LIST OF TASKS:
**A.** Print the passage of the post on distrust of government from "Published by at" up to and including "every one of us.".
**B.** Summarize the post on distrust of government in two sentences.

SOURCE TEXT:
============

Apr 20 2010

Americans Don’t Trust Government, And Naturally Democrats Are The Party Of Government

Published by at 7:01 am under 2010 Elections,All General Discussions

Our government is out of control. It is sucking the life blood out of this nation and making a mess of things domestically (or admiration for the defenders of this nation is not in question, unless you are from the liberal left and afraid of the military). It has become nag-in-chief, poking its big ugly nose into every aspect of our lives. It tells us how to act, what to eat, what to say and how many gazillion ways we cannot afford to succeed personally. It even claims that the life giving gas CO2 is some kind of poison to the goddess of Earth, and therefore we must give up our cars and large screen TVs and freedoms to save the goddess. Government is insane and hurting every one of us.

============

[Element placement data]

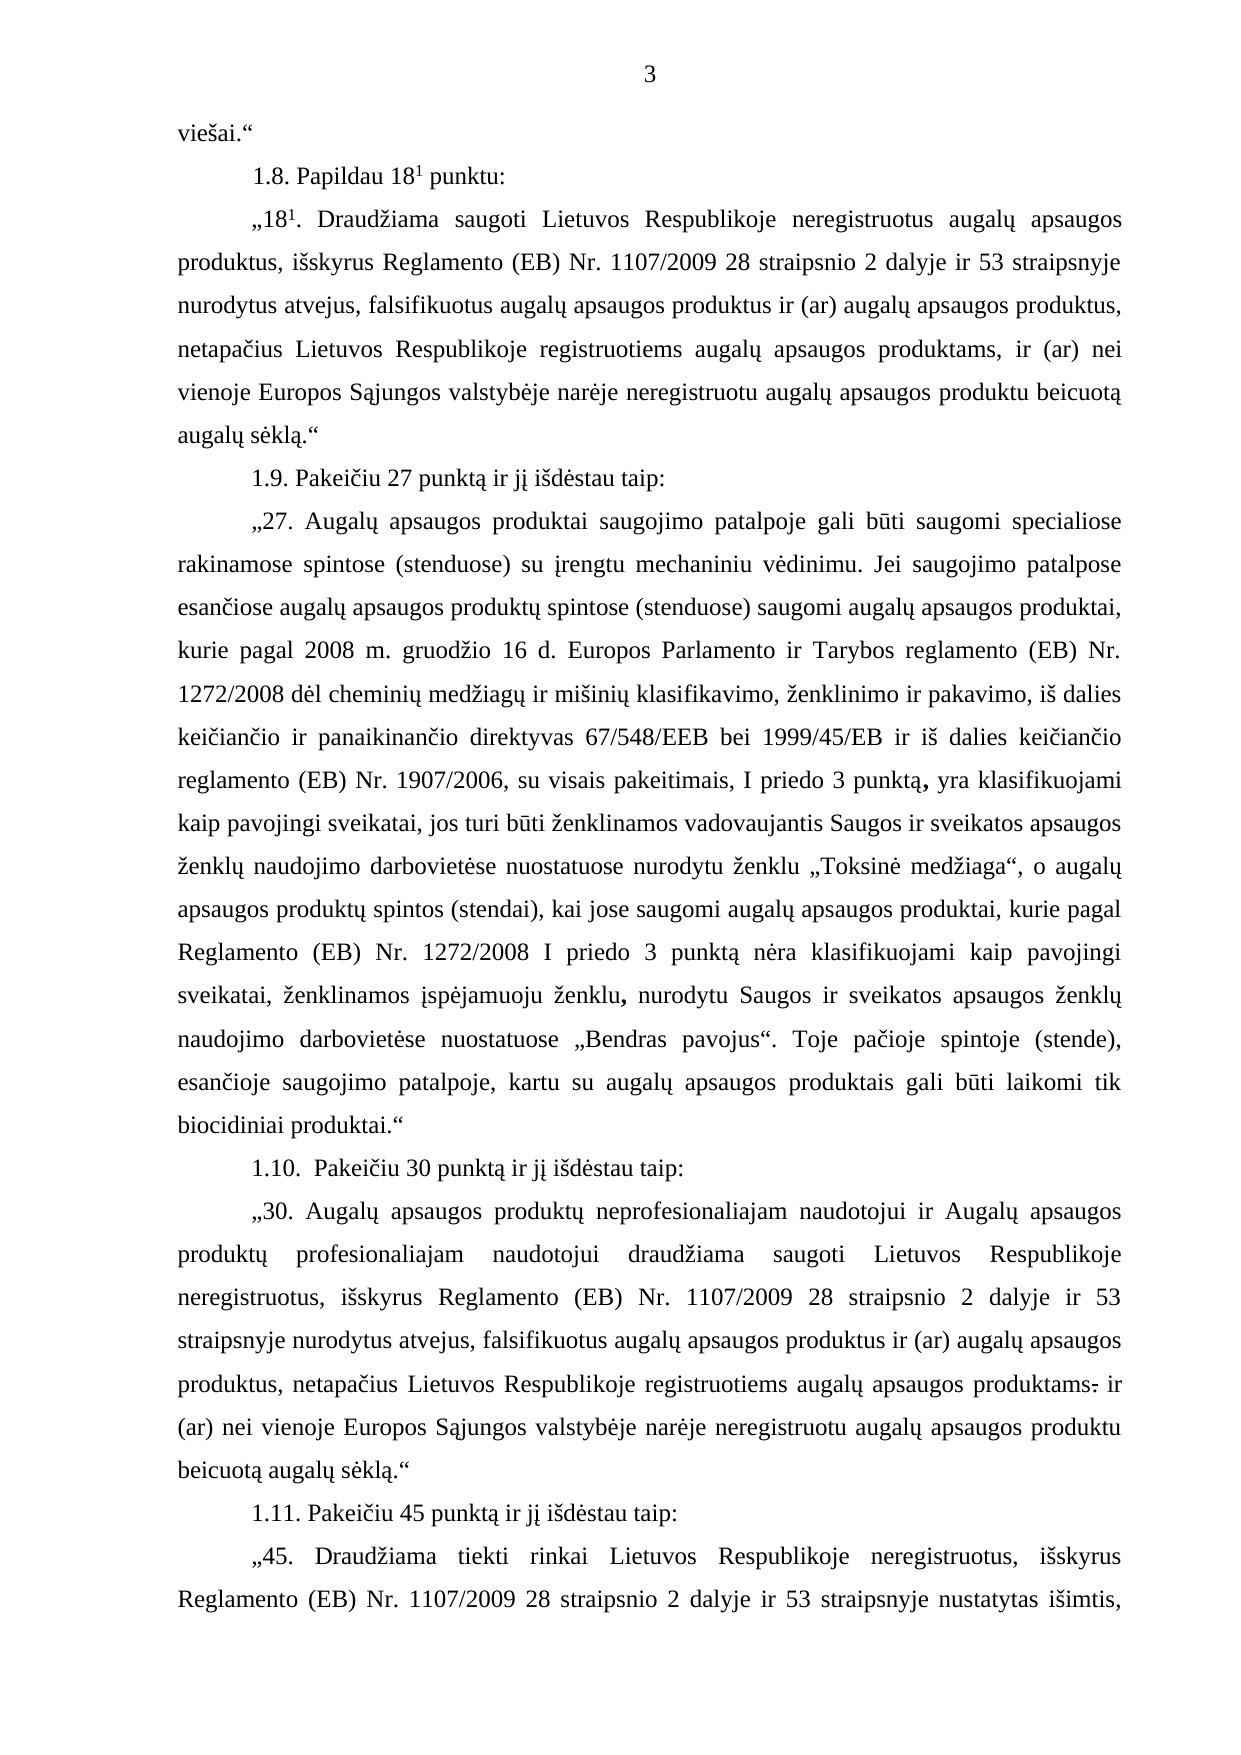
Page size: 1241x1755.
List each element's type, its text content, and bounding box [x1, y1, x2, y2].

text „30. Augalų apsaugos produktų neprofesionaliajam naudotojui ir Augalų apsaugos produktų profesionaliajam naudotojui draudžiama saugoti Lietuvos Respublikoje neregistruotus, išskyrus Reglamento (EB) Nr. 1107/2009 28 straipsnio 2 dalyje ir 53 straipsnyje nurodytus atvejus, falsifikuotus augalų apsaugos produktus ir (ar) augalų apsaugos produktus, netapačius Lietuvos Respublikoje registruotiems augalų apsaugos produktams. ir (ar) nei vienoje Europos Sąjungos valstybėje narėje neregistruotu augalų apsaugos produktu beicuotą augalų sėklą.“ [177, 1196, 1122, 1484]
text 1.8. Papildau 181 punktu: [177, 161, 1122, 190]
text 1.11. Pakeičiu 45 punktą ir jį išdėstau taip: [177, 1498, 1122, 1527]
text „27. Augalų apsaugos produktai saugojimo patalpoje gali būti saugomi specialiose rakinamose spintose (stenduose) su įrengtu mechaniniu vėdinimu. Jei saugojimo patalpose esančiose augalų apsaugos produktų spintose (stenduose) saugomi augalų apsaugos produktai, kurie pagal 2008 m. gruodžio 16 d. Europos Parlamento ir Tarybos reglamento (EB) Nr. 1272/2008 dėl cheminių medžiagų ir mišinių klasifikavimo, ženklinimo ir pakavimo, iš dalies keičiančio ir panaikinančio direktyvas 67/548/EEB bei 1999/45/EB ir iš dalies keičiančio reglamento (EB) Nr. 1907/2006, su visais pakeitimais, I priedo 3 punktą, yra klasifikuojami kaip pavojingi sveikatai, jos turi būti ženklinamos vadovaujantis Saugos ir sveikatos apsaugos ženklų naudojimo darbovietėse nuostatuose nurodytu ženklu „Toksinė medžiaga“, o augalų apsaugos produktų spintos (stendai), kai jose saugomi augalų apsaugos produktai, kurie pagal Reglamento (EB) Nr. 1272/2008 I priedo 3 punktą nėra klasifikuojami kaip pavojingi sveikatai, ženklinamos įspėjamuoju ženklu, nurodytu Saugos ir sveikatos apsaugos ženklų naudojimo darbovietėse nuostatuose „Bendras pavojus“. Toje pačioje spintoje (stende), esančioje saugojimo patalpoje, kartu su augalų apsaugos produktais gali būti laikomi tik biocidiniai produktai.“ [177, 506, 1122, 1139]
text 1.9. Pakeičiu 27 punktą ir jį išdėstau taip: [177, 463, 1122, 492]
text „45. Draudžiama tiekti rinkai Lietuvos Respublikoje neregistruotus, išskyrus Reglamento (EB) Nr. 1107/2009 28 straipsnio 2 dalyje ir 53 straipsnyje nustatytas išimtis, [177, 1541, 1122, 1613]
text „181. Draudžiama saugoti Lietuvos Respublikoje neregistruotus augalų apsaugos produktus, išskyrus Reglamento (EB) Nr. 1107/2009 28 straipsnio 2 dalyje ir 53 straipsnyje nurodytus atvejus, falsifikuotus augalų apsaugos produktus ir (ar) augalų apsaugos produktus, netapačius Lietuvos Respublikoje registruotiems augalų apsaugos produktams, ir (ar) nei vienoje Europos Sąjungos valstybėje narėje neregistruotu augalų apsaugos produktu beicuotą augalų sėklą.“ [177, 204, 1122, 449]
text 1.10. Pakeičiu 30 punktą ir jį išdėstau taip: [177, 1153, 1122, 1182]
text viešai.“ [177, 118, 1122, 147]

============

ANSWERS TO EACH TASK:
**A.**
Published by at 7:01 am under 2010 Elections,All General Discussions

Our government is out of control. It is sucking the life blood out of this nation and making a mess of things domestically (or admiration for the defenders of this nation is not in question, unless you are from the liberal left and afraid of the military). It has become nag-in-chief, poking its big ugly nose into every aspect of our lives. It tells us how to act, what to eat, what to say and how many gazillion ways we cannot afford to succeed personally. It even claims that the life giving gas CO2 is some kind of poison to the goddess of Earth, and therefore we must give up our cars and large screen TVs and freedoms to save the goddess. Government is insane and hurting every one of us.

**B.** The post argues that the government is out of control, draining the life out of the nation and intruding into every aspect of people's lives by telling them how to act, what to eat and what to say. It rejects the claim that CO2 is a poison, which it says is used to demand that people give up their cars, large-screen TVs and freedoms, and it concludes that government is insane and hurting everyone.